Quando a Luísa nasceu, tinha muita vontade de a amamentar. Tinha já a experiência do Henrique que foi boa, sem dores nem peito gretado, mas curta. Com a mania de que só estava a engordar o mínimo, comecei a dar-lhe suplemento com cerca de 1 mês e depois só mamou até aos três porque às tantas rejeitou a mama. Desta vez estava preparada para ignorar, dentro do possível a balança e confiar nos meus instintos. Depois de sair da maternidade, foi pesada com 15 dias, na pediatra e com um mês, novamente na consulta. Nada de balanças de farmácia ou do centro de saúde. Engordou um Kg ao fim do primeiro mês e eu fiquei toda satisfeita e confiante de que a amamentação era para continuar em exclusivo. Uns dias depois foi internada e como estava com dificuldades respiratórias, tinha que tirar leite com a bomba para lhe dar no biberão. Ela bebia bem e até não perdeu muito peso, mas o meu estado nervoso foi tão grande que quase fiquei sem leite. No dia em que tivémos alta, quando cheguei a casa, parecia não ter leite nenhum. Fiquei bastante triste mas lá fui comprar uma lata de LA e comecei a suplementar algumas mamadas. Comecei a procurar informação sobre formas de aumentar a produção de leite e percebi que o melhor mesmo era dar-lhe de mamar o mais possível, sem restrições. Chegava a mamar de meia em meia hora e claro que eu tive que ouvir muitas vezes "se calhar o teu leite não a satisfaz porque ela já está com fome" ou "que estranho, a maior parte dos bebés mama de duas em duas ou três em três horas". Eu ignorava e ia-lhe dando suplemento, sempre que necessário. Ao fim de cerca de dez dias, o leite voltou a subir e voltei a ter o suficiente para amamentá-la sem suplementos. Como aos dois meses começou a dormir a noite completa, eu acordava a meio da noite para tirar leite, sempre a pensar que podia vir a precisar dele para dar como suplemento. Mas o certo é que não precisei. Usei-o depois para lhe dar no biberão, quando estava com os dois sozinha, e uso agora para deixar na ama para ela lanchar.
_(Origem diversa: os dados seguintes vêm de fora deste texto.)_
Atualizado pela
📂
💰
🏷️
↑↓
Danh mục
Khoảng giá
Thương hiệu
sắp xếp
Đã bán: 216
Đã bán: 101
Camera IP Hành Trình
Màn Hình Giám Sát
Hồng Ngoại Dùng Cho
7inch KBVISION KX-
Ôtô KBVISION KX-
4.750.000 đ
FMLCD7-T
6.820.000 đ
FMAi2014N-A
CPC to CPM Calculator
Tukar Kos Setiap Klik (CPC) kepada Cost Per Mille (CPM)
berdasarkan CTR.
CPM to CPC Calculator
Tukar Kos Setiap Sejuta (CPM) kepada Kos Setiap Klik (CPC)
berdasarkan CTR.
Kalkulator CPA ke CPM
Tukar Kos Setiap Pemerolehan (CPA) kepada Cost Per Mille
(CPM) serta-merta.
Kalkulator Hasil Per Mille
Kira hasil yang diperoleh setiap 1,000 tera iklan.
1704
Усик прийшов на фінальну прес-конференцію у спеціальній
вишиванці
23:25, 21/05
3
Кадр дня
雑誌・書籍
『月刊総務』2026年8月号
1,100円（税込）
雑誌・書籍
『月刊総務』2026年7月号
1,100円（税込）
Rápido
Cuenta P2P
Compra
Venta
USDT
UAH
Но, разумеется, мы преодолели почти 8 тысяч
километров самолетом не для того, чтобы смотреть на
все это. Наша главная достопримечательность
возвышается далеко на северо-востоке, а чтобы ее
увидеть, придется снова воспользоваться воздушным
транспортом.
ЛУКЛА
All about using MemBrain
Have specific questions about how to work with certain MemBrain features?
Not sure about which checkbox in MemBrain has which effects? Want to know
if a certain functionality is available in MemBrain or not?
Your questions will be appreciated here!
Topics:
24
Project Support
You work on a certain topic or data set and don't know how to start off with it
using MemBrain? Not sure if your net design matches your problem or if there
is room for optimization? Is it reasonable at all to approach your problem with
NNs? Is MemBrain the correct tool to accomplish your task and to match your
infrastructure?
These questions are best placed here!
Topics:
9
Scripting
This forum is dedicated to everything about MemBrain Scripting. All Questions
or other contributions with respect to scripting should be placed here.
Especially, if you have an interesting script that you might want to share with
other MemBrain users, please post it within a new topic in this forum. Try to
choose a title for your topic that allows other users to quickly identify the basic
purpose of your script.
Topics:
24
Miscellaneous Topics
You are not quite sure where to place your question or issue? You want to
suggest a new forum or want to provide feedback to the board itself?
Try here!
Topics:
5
Com o tempo fui ficando cada vez mais segura de que estava a correr bem e a gostar cada vez mais de amamentar. O regresso ao trabalho (há um mês atrás) implicou algumas mudanças como ter que lhe dar mama de manhã quando eu estou disponível, o que pode não coincidir com a hora dela. Mas não tem corrido mal. Aos seis meses faz, durante a semana, três refeições com o meu leite, uma de papa e uma de sopa e fruta. Devemos deixar agora a papa e passar a duas de sopa. Ao fim de semana temos regime livre e não somos tão rigorosos com as refeições de colher. A pediatra quer introduzir o iogurte ao lanche, mas eu vou manter as coisas assim até acabar o leite que tenho congelado.
De resto, vou aproveitando bem estes momentos só nossos até que ela deixe de querer ou até eu deixar de lhe poder dar. Já valeu a muito a pena e eu sinto-me muito bem por não ter desistido à primeira contrariedade.